## [TEXTO PARA ANÁLISE]
UM POUCO DO OUTRO LADO DA QUESTÃO

Além de falar da responsabilidade dos filhos, a Palavra de Deus não deixa de mencionar o papel importantíssimo dos pais nesse processo. Não que tudo deva recair sobre as atitudes paternas, pois é sabido que, ainda que fosse possível haver pais que agissem perfeitamente com os filhos, mesmo assim não haveria garantia de que estes se tornariam pessoas de bem, cidadãos conscientes e discípulos de Jesus. Porém, é inegável o fato de que existe uma grande parcela de contribuição na forma como os pais lidam com seus filhos no que diz respeito à formação deles e, consequentemente, à maneira como atuarão na vida. Por isso, o apóstolo Paulo afirmou, juntamente à ordem aos filhos de que obedecessem aos pais, que estes últimos não irritassem os filhos a ponto de provocar-lhes a ira. (Colossenses 3:20-21).

Ora, é claro que é impossível educar filhos sem frustrá-los, sem deixá-los irritados (no sentido de insatisfeitos, por não terem uma determinada vontade prontamente atendida), mas a questão refere-se a uma atitude paterna renitente e sem propósito, fruto de uma vida não resolvida, cheia de ansiedade e de preocupações com as questões deste mundo e que acabam desaguando nos filhos sob a forma de comportamentos opressivos e injustos, levando-os ao desânimo. Isso irá incidir inclusive na capacidade de este filho honrar seus pais.

Importante também que se diga que, apesar da questão tão difundida dos possíveis “traumas” que seriam infligidos aos filhos, a Palavra de Cristo e a ação do Espírito Santo, que renova o homem, trazem o recurso necessário à construção de uma nova consciência, de tal maneira que ocorre um processo de fortalecimento e de ressignificação da vida, dando ao ser humano salvo em Cristo a condição de olhar com amor e honra para seus pais, ainda que estes lhes tenham trazido prejuízos em sua história de vida e no desenvolvimento emocional.

## [REGISTROS FORNECIDOS]

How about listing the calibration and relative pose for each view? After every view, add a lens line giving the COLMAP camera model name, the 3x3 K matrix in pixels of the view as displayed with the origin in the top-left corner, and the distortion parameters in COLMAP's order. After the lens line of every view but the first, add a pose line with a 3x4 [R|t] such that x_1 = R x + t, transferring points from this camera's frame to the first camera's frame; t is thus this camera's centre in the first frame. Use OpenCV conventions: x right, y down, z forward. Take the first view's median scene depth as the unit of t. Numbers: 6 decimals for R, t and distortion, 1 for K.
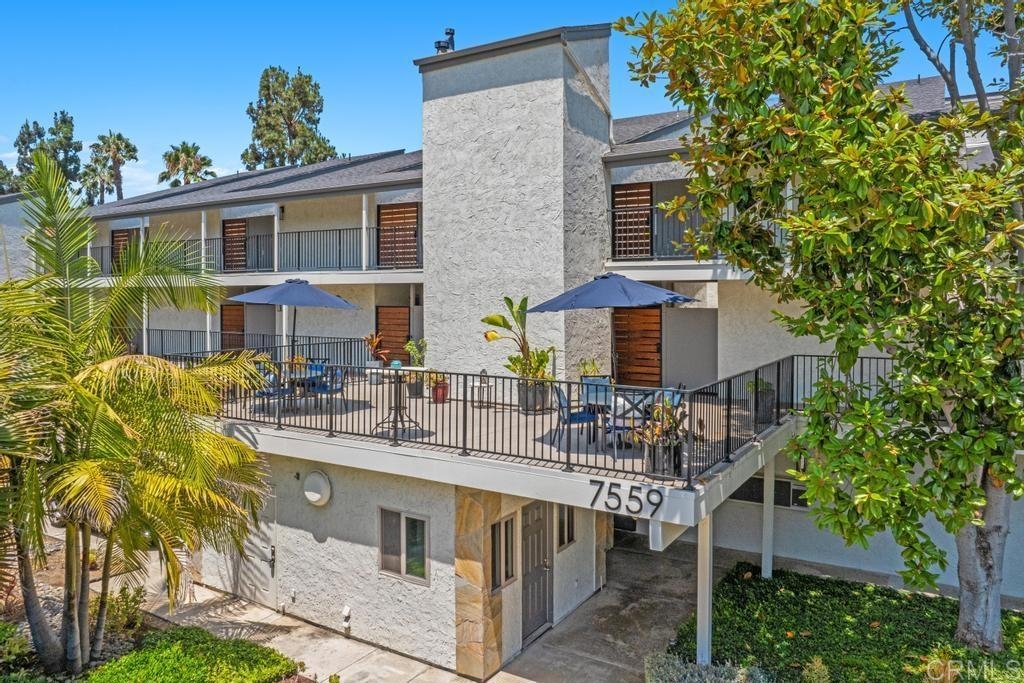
lens RADIAL K [[720.5, 0, 510.4], [0, 720.5, 297.1], [0, 0, 1]] dist [-0.055124, 0.023303]
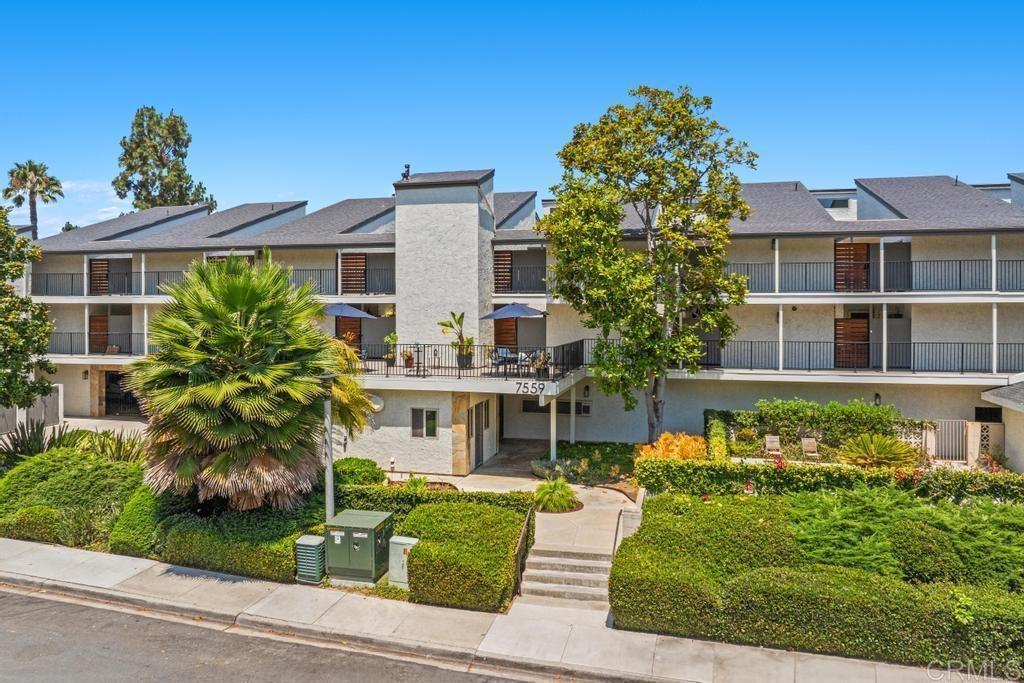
lens RADIAL K [[720.5, 0, 514.5], [0, 720.5, 306.8], [0, 0, 1]] dist [-0.055124, 0.023303]
pose [[0.952655, 0.001743, 0.304048, -0.451348], [-0.001467, 0.999998, -0.001136, -0.012950], [-0.304049, 0.000636, 0.952656, -0.977775]]
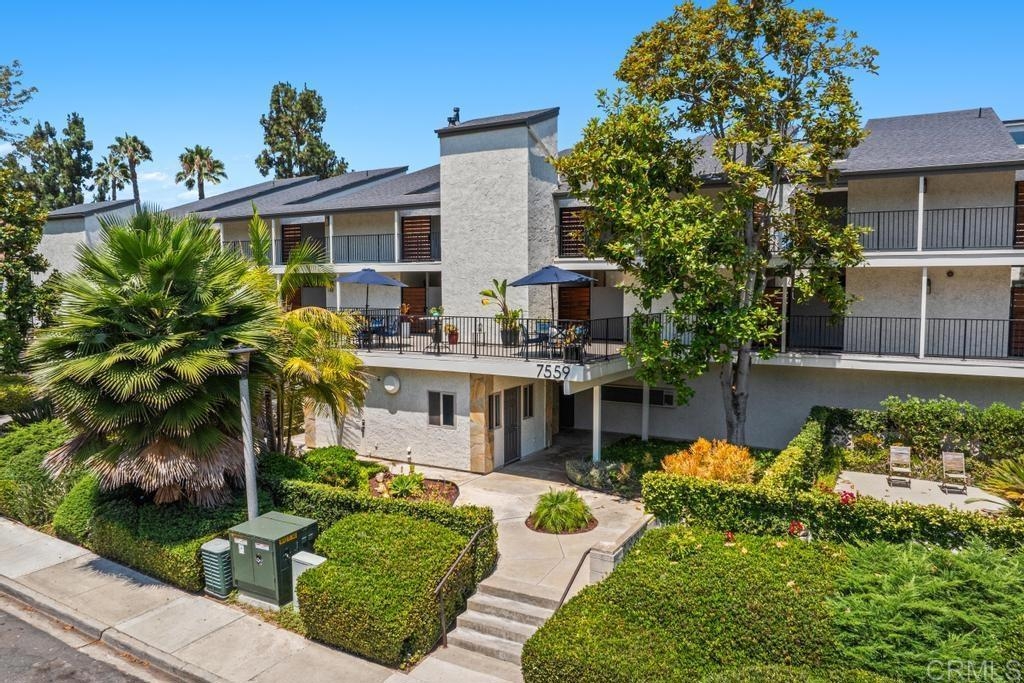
lens RADIAL K [[720.5, 0, 514.0], [0, 720.5, 339.5], [0, 0, 1]] dist [-0.055124, 0.023303]
pose [[0.999267, -0.002558, 0.038203, -0.024013], [-0.000253, 0.997302, 0.073402, 0.017549], [-0.038287, -0.073358, 0.996570, -0.711317]]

## [TAREFA 1]
Pode reescrever o texto sobre o papel dos pais, de "Além de falar" até "ira. (Colossenses 3:20-21).", inclusive, substituindo "importantíssimo" por "fundamental"?
## [TAREFA 2]
Pode retomar o texto sobre o papel dos pais e continuá-lo a partir do ponto em que ele termina?
Os registros não têm nenhuma relação com esta atividade.

## [RESPOSTA ESCRITA 1]
Além de falar da responsabilidade dos filhos, a Palavra de Deus não deixa de mencionar o papel fundamental dos pais nesse processo. Não que tudo deva recair sobre as atitudes paternas, pois é sabido que, ainda que fosse possível haver pais que agissem perfeitamente com os filhos, mesmo assim não haveria garantia de que estes se tornariam pessoas de bem, cidadãos conscientes e discípulos de Jesus. Porém, é inegável o fato de que existe uma grande parcela de contribuição na forma como os pais lidam com seus filhos no que diz respeito à formação deles e, consequentemente, à maneira como atuarão na vida. Por isso, o apóstolo Paulo afirmou, juntamente à ordem aos filhos de que obedecessem aos pais, que estes últimos não irritassem os filhos a ponto de provocar-lhes a ira. (Colossenses 3:20-21).

## [RESPOSTA ESCRITA 2]
MANDAMENTO COM PROMESSA

Sobre o contexto histórico imediato em que foi dado o quinto mandamento, é importante salientar que os egípcios, que influenciaram religiosamente os israelitas durante 400 anos, enfatizavam a questão da “honra x promessa”, ameaçando os filhos que fossem desobedientes aos pais, amaldiçoando-os a uma vida má pós-túmulo. Nota-se que, enquanto os egípcios prometiam uma vida boa ou má para os filhos, apenas após sua morte, o código divino prometia uma vida boa, longa e abençoada neste mundo .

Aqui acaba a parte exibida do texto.